It has 1.25 million men and women and double-digit increases in its budget. But for officers, does the People's Liberation Army have good military leaders or good networkers?

The damaging national culture of building connections for personal benefit is on the minds of the country's top leadership as it turns its clean-government drive to the military. Orders issued last week seek to control the diversion of the military budget to generous or even outrageous perquisites and also to stop the acceptance of gifts—meaning bribes from those seeking advantageous positions or contracts.

China's military suffers from these habits in two ways. The most obvious one is that part of its budget is lost to extravagance or embezzlement. The other, perhaps far more serious but quite unmeasurable, is that a great many officers, looking for profitable opportunities, must be rising in rank not because they can perform their duties well but because they are good at buying connections, or “guanxi” (GWAHN-shee). The degree of leadership debilitation caused by the guanxi culture may be one of the biggest unknowns about the Chinese armed forces.

In general, spending has to be more strictly regulated and budgeting processes improved, according to the latest orders from military headquarters. “Incomes and expenses should be managed by a centralized system and reforms are needed in accounting and asset management processes,” the Xinhua news agency says, citing the orders.

The armed forces were directed to reduce military administrative costs. If actually implemented, that alone will make a difference, since much wasteful spending must be classified as administrative. Among the items singled out is travel, which is to be “strictly controlled.”

“The document stressed frugality in official receptions among military units,” says Xinhua. “Personal banquets financed with public funds as well as giving or accepting money, securities, souvenirs and local products are not allowed.” The military budget must not be used for celebrations, forums, exhibitions or performances, except for those arranged by top national and military authorities.

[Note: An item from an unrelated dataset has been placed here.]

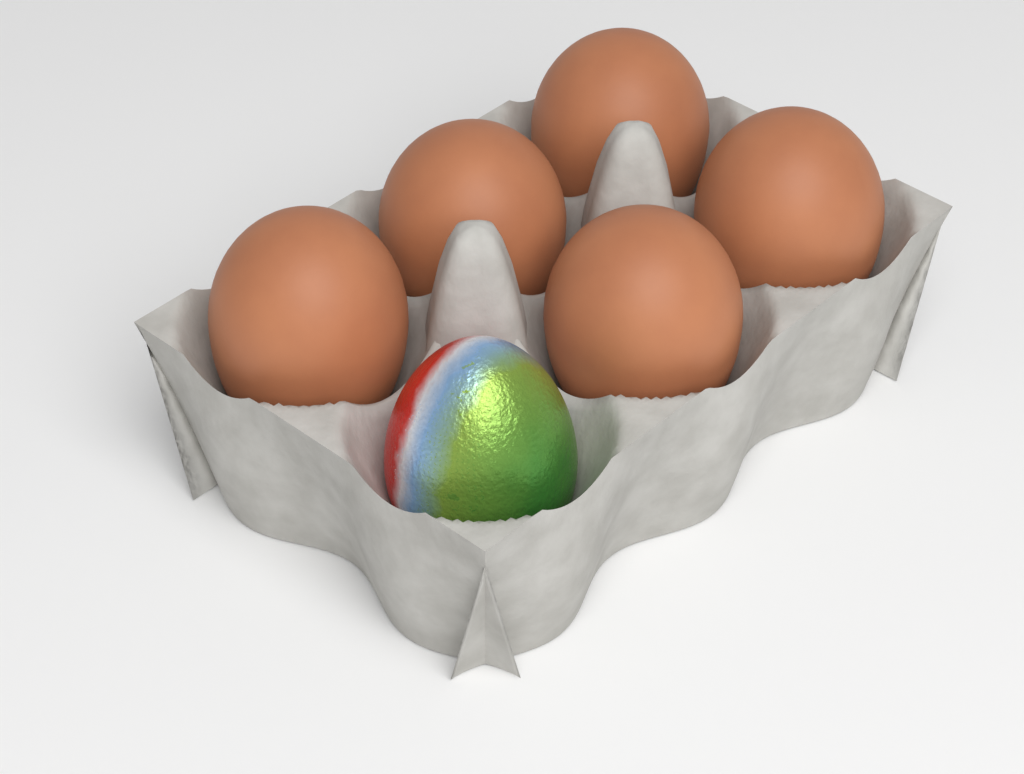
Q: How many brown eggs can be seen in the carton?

In the guanxi culture, connections are bought with entertainment, gifts and cash; the recipient, enjoying some power, then grants benefits in return, such as perks, a promotion or an opportunity for monumental embezzlement. Maybe a chain of connections is involved. Either way, funds siphoned from the state pay for it all. The same problems afflict the Chinese government more widely. President Xi Jinping, who must be behind this latest push for honesty, began trying last year to stop civil servants and employees of state enterprises from using public funds for their own benefit.

Almost any adult in China has heard such stories as colonels holding magnificent weddings for their daughters at a cost of many years' salary, or generals paying 1 million yuan ($160,000) for modestly lucrative posts—or many times that for immodestly lucrative ones. A story about a military uncle who has just had a good promotion typically includes the sentence “he has good connections.”

One officer who should have had outstanding connections was Lt. Gen. Gu Junshan, the former deputy head of logistics, who was arrested two years ago for graft. Soldiers reportedly needed two days to load the opulent contents of his home into trucks. But ordinary Chinese can only wonder whether Gu fell from grace because he was a crook or because he ultimately had the wrong connections.

It is difficult to gauge the degree to which this behavior damages the Chinese military, because graft is so hard to measure. But since the official Chinese defense budget increased to $119 billion last year from $7-8 billion around 1997, “there is a lot of money to throw at problems, and a lot that can disappear,” says Richard Bitzinger, a specialist on the Chinese military at the Nanyang Technological University in Singapore. “You can only imagine the size of this.” Contributing to the problem is that the armed forces are part of the Communist Party and are therefore highly political, rather than being purely a professional military, says Alexander Neill of the International Institute for Strategic Studies in Singapore.

Under the latest edict, only Chinese-brand cars can be bought as military vehicles, which may inconvenience the many officers who prefer to drive large Mercedes Benzes or Porsches—and who were told last year to remove their military license plates. While that last move met with wide public approval, because military vehicles can be driven in China with little regard to the rules of the road, a largely overlooked point was that, from the party's point of view, military plates on luxury cars had been damning evidence of misuse of public office.

The new leadership under Xi has been in power for about a year. Its predecessors also began their terms with campaigns against corruption, which the party has long recognized as a potentially fatal threat to its power.